- **Extrait**
+ + +
Ironie du sort, l’Union des Comores est un des pays émettant le moins de gaz à effets de serre au monde et pourtant, comme nombre de territoires insulaires, il est fortement vulnérable aux changements climatiques. Les effets des dérèglements actuels compromettent les efforts de développement entrepris par cette nation listée comme un des pays les moins avancés. Son économie dépend largement de l’agriculture qui représente environ 50% de son PIB[1]. Nous sommes allés sur place constater certaines actions d’adaptation à ces variations du climat dans le domaine agricole, concrétisées, entre autres, depuis juillet 2014 par le projet CRCCA.

Lors de la COP21 en décembre 2015, le président des Comores, Ikililou Dhoinine, s’est fait le porte-parole des écosystèmes insulaires fortement vulnérables aux dérèglements du climat : « Les petits états insulaires, comme mon pays l’Union des Comores, subissent les dérèglements du changement climatique de façon encore plus violente du fait de l’intensité des catastrophes naturelles, mais aussi de la pauvreté.»[2]

Vulnérabilité aux changements climatiques

Cette vulnérabilité se traduit par une difficulté à se redresser à la suite de chocs tels que des cataclysmes naturels. Elle est d’autant plus grande que la prospérité socio-économique d’un État dépend de ressources naturelles sensibles au climat (eau, biodiversité, élevage, pêche, agriculture, forêt, sols, etc.) et que le développement de ses infrastructures est trop faible pour contrer les effets défavorables des changements climatiques.[3]

D’après la seconde communication nationale sur le sujet, ces dérèglements seraient déjà perceptibles dans ce petit archipel du sud-ouest de l’océan Indien : diminution progressive des précipitations ; accroissement de la moyenne annuelle des températures ; augmentation de la fréquence et l’intensité des cyclones tropicaux ; élévation du niveau de la mer (érosion et submersion) ; inondations ; dégradation des sols… C’est pourquoi la réduction de cette vulnérabilité à travers le renforcement des capacités d’adaptation est devenue une priorité nationale.[3]

Adaptation aux changements climatiques

Préventive ou réactive, l’adaptation est considérée comme l’ensemble des réponses pouvant être utilisées pour réduire la vulnérabilité aux bouleversements du climat.[3]

Face à ce défi, le gouvernement comorien a donc fait appel au Fonds pour l’Environnement Mondial (FEM) et au Programme des Nations-Unies pour le Développement (PNUD) pour le soutenir dans la mise en œuvre d’une stratégie nationale[4]. Elle s’organise au travers d’initiatives, gouvernementales ou non, dont le projet de Renforcement des capacités d’adaptation et de résilience du secteur agricole aux changements climatiques aux Comores (CRCCA).
+ + +
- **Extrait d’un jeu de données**
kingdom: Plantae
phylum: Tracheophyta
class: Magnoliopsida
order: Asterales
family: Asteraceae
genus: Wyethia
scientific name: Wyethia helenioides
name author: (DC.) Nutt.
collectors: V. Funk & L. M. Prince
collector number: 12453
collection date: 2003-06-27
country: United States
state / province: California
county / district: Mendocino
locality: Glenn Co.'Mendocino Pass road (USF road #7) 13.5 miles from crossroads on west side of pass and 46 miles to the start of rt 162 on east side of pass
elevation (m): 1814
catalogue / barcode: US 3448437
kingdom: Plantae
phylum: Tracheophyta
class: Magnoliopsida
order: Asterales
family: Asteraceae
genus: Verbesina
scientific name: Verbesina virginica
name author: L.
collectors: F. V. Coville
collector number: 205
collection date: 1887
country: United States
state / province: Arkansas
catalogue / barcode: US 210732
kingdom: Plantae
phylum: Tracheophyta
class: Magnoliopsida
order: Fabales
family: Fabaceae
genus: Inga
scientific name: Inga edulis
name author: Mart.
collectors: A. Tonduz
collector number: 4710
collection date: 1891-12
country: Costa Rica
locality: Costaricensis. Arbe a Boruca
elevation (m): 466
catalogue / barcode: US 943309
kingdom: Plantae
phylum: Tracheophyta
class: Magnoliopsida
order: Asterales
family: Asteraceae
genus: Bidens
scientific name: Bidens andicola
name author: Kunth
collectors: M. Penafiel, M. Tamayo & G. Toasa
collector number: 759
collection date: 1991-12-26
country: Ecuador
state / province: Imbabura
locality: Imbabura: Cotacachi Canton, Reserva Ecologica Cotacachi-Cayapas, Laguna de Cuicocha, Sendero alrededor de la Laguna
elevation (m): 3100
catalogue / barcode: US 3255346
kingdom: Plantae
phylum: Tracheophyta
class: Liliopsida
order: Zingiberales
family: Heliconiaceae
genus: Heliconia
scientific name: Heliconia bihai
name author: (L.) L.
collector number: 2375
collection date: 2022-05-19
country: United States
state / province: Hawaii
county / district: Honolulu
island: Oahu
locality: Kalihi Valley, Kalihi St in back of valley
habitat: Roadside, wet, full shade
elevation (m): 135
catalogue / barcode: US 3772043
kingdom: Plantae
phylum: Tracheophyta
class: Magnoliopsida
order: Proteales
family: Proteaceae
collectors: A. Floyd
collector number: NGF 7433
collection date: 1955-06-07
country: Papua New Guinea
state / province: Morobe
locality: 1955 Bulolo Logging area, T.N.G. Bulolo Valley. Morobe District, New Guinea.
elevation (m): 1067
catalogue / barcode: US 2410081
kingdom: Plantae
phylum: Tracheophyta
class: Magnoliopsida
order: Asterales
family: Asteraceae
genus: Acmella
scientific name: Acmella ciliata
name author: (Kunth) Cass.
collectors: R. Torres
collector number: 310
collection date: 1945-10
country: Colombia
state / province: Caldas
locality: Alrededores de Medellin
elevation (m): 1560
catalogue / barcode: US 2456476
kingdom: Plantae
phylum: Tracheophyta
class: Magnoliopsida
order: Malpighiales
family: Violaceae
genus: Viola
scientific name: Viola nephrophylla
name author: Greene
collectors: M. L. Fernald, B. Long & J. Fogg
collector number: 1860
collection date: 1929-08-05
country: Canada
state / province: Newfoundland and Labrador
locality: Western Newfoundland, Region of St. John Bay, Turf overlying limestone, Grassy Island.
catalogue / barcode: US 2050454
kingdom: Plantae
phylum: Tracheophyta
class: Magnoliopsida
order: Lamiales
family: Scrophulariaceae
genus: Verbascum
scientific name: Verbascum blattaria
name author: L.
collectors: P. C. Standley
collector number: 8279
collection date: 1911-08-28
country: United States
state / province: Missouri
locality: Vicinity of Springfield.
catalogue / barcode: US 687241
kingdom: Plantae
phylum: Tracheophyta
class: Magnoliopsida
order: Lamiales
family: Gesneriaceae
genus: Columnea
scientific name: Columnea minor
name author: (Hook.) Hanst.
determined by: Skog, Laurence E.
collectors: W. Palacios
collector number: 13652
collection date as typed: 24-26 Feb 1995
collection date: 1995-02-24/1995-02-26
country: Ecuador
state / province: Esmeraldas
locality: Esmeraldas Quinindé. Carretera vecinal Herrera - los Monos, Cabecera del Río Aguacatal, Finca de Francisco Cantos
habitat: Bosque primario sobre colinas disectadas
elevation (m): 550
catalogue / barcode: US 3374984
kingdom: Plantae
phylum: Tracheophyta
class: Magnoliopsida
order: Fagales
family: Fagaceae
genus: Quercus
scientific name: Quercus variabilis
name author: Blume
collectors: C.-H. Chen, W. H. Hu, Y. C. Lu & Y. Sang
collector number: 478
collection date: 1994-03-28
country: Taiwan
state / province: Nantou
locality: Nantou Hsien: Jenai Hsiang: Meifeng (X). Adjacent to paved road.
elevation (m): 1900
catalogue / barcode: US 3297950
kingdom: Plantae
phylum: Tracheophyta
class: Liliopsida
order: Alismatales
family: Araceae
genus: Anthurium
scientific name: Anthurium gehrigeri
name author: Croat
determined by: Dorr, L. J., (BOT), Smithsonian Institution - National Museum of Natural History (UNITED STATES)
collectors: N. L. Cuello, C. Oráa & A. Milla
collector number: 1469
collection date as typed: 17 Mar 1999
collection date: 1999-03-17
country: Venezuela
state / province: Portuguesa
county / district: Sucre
+ + +
- **Consignes**
(A) Recopiez l’extrait sur les Comores depuis « Ironie du sort, l’Union » jusqu’à « le projet CRCCA. », en remplaçant « juillet » par « septembre ».
(B) D’après l’extrait sur les Comores, quelle part du PIB du pays l’agriculture représente-t-elle ?
La liste ne joue aucun rôle dans cet exercice.

- **Réponses attendues**
(A)
Ironie du sort, l’Union des Comores est un des pays émettant le moins de gaz à effets de serre au monde et pourtant, comme nombre de territoires insulaires, il est fortement vulnérable aux changements climatiques. Les effets des dérèglements actuels compromettent les efforts de développement entrepris par cette nation listée comme un des pays les moins avancés. Son économie dépend largement de l’agriculture qui représente environ 50% de son PIB[1]. Nous sommes allés sur place constater certaines actions d’adaptation à ces variations du climat dans le domaine agricole, concrétisées, entre autres, depuis septembre 2014 par le projet CRCCA.

(B) Environ 50 % du PIB.